Wednesday saw me doing the bingo or rather bingo nearly doing me. Again. The simplest of tasks and the most placid of games seems to turn the most sweet and gentle old lady into a Tasmanian Devil. It started off badly when Jimmy, the head bingo bobby, decided not to come out to play. Last week he got rushed into hospital after sorting out the bingo session with a suspected swinging brick attack. I would have said heart but Jimmy hasn’t got one. This is the Jimmy who lives in a bungalow at the back of me and often shouts abuse over the garden fence. Friendly banter you must understand. The Jimmy who stood in his garden looking up at my sick room window and on seeing Irene there started stick two fingers of each hand gesticulating wildly, in a salute of admiration. The very same Jimmy who the nurse who was dressing my derriere also looked out of the window at asked Irene why the little man in the garden opposite was obscenely waving his arms wildly in the direction our house.
Anyway, I digress. Jimmy got the string tensioned on his swinging brick and he now seems OK but the doctor has told him to have a month off. He said he is coming back but I have said no way. If he thinks I am giving him the kiss of life he’s got another think coming. So Jimmy wasn’t here to sell bingo and I stepped in, the brave, foolhardy soul that I am. Bingo players have a language of their own. “Two sixes” means twelve tickets except when it means twenty four. “Six” also means two threes or twelve tickets. You have to guess. Of course Jimmy knows what they mean. But I don’t. After Coronation Street chucks out there is a steady stream of desperate bingo players all trying to get their “lucky” tickets together. So alternating between 1X6=6 and 1X6=12, and 2X6=12 or 2X6=24, I managed to complete the task without having a nervous breakdown with the help of Jimmy’s number two, a fiery big blonde with surgically enhanced breasts.

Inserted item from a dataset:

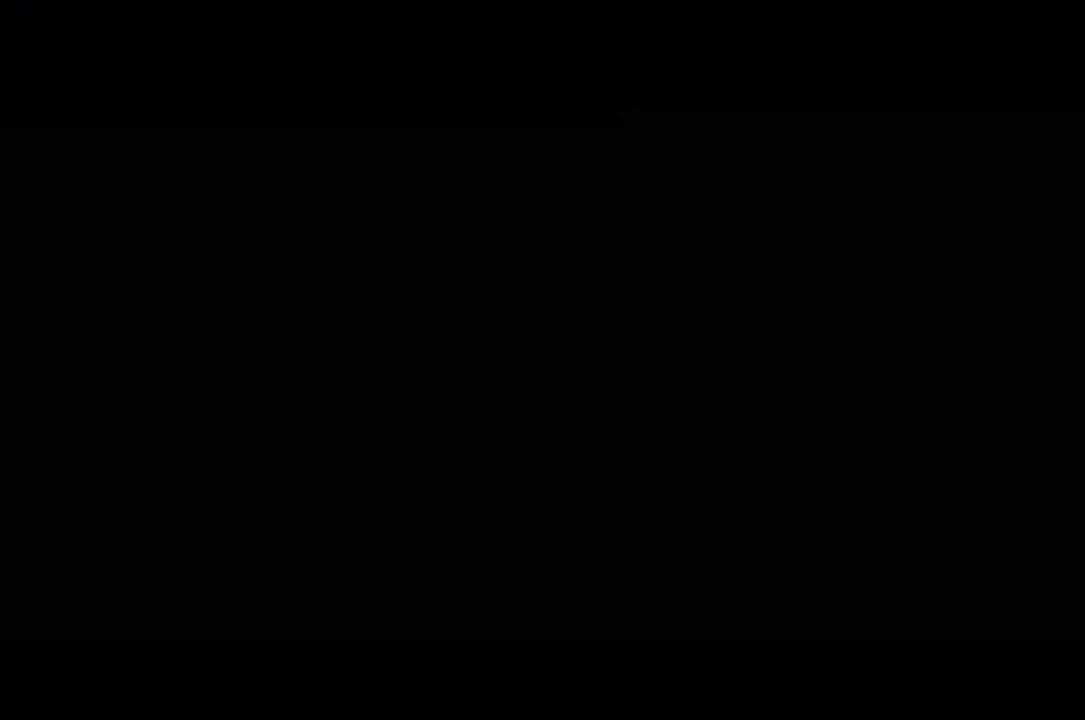
{"buttons": ["R2"], "left_stick": "center", "right_stick": "center", "button_events": []}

We counted the money and scenes beyond compare, the money tallied with the number of tickets sold. Let there be jubilation, dancing in the streets and I might even declare a national holiday. Jimmy normally picks up the first half payout but I had to take it downstairs to the payer outerer who was stood in the front of the hall doing what most women do best, talking. I stood for a lifetime – well maybe thirty seconds but it feels like a lifetime. These bingoteers do not take prisoners and I like to get away as soon as I can. Finally she turned round and sauntered down the hall to take the payout from me. The caller announced on her megaphone (not that she needs one) that the first game is about to begin. “Hold on” shouts the payer outerer, “I’ve only just got the money.” Making out that she was late because I was late. “If you stopped gabbing and paid attention you would have had the money earlier” I tell her and try to make good my escape while the bingo caller asks sarcastically if “we can start now?”
I just get to the door when I am summoned by the bingo caller who asks who is going to do “open the box” Open the bloody box! I would like to put her in one. “You” I answer sweetly to the woman with the worst Brummie accent in the world who makes my life a misery every week when she comes up after I have spent about an hour setting the computer and projector up and fine tuning the PA system, two minutes before the first game is due to start and says “T’aint werkin’ agene.”
“ Me? I will if you ask me nicely.” I say “Why? Don’t you know how to do it?” “Yes I do but it’s Jimmy’s job.” I am already beating a hasty retreat before she gets the chance to hear me pleading with her to do the open the box, probably with my hands around her throat.
Up in the office and I do a few calculations and work out what I am going to pay in the two flier games. We divide the money – open the box prize and kitty and welfare cut, second half flyer line and house, five games line and house and £325 to go back to the bar for the float. Money duly sorted and put away, George says that he will take the second half payout down. When he comes back he says that I set him up because when he took the money to the payer outerer she said that she wasn’t going to do it any more after being spoken to “like that,”
Well, got away lightly this week. Eh? Except the jackpot went of nearly £700.
I remember one time I called the bingo on a Wedneday – twelve games and it is mind numbing. Did I press the button for the next number, or didn’t I? One thing for sure, they soon let you know if you do it wrong. Mistake number one, I sat down with my flies undone. A big bonny Geordie lass shouts out “Drew, man, do you flies up.” The hall erupts in laughter and my already red face deepens a couple of shades. Then I call the first game. That went well. Then started the second game. I can hear a lot of mumbling but don’t know what is being said. Finally, Joe Tate, who is now deceased, bless him, stands up and shouts at the top of his voice “Drew, man. For fucks sake slow doon.”
Slow down I did. In fact the next game was too slow. Next time I’ll get a bloody metronome.
So now, dear reader, you can see that my life is not all beer, bingo and skittles. I still suffer from stress related bingo disorder and the flashbacks are horrendous.
Today, we had a dress rehearsal for our collection around Cotgrave tomorrow. We set the PA, speakers on the roof of the car along with union jacks and Help the Heroes banners ready for a little jaunt around Cotgrave tomorrow. Nothing can go wrong with that. Can it?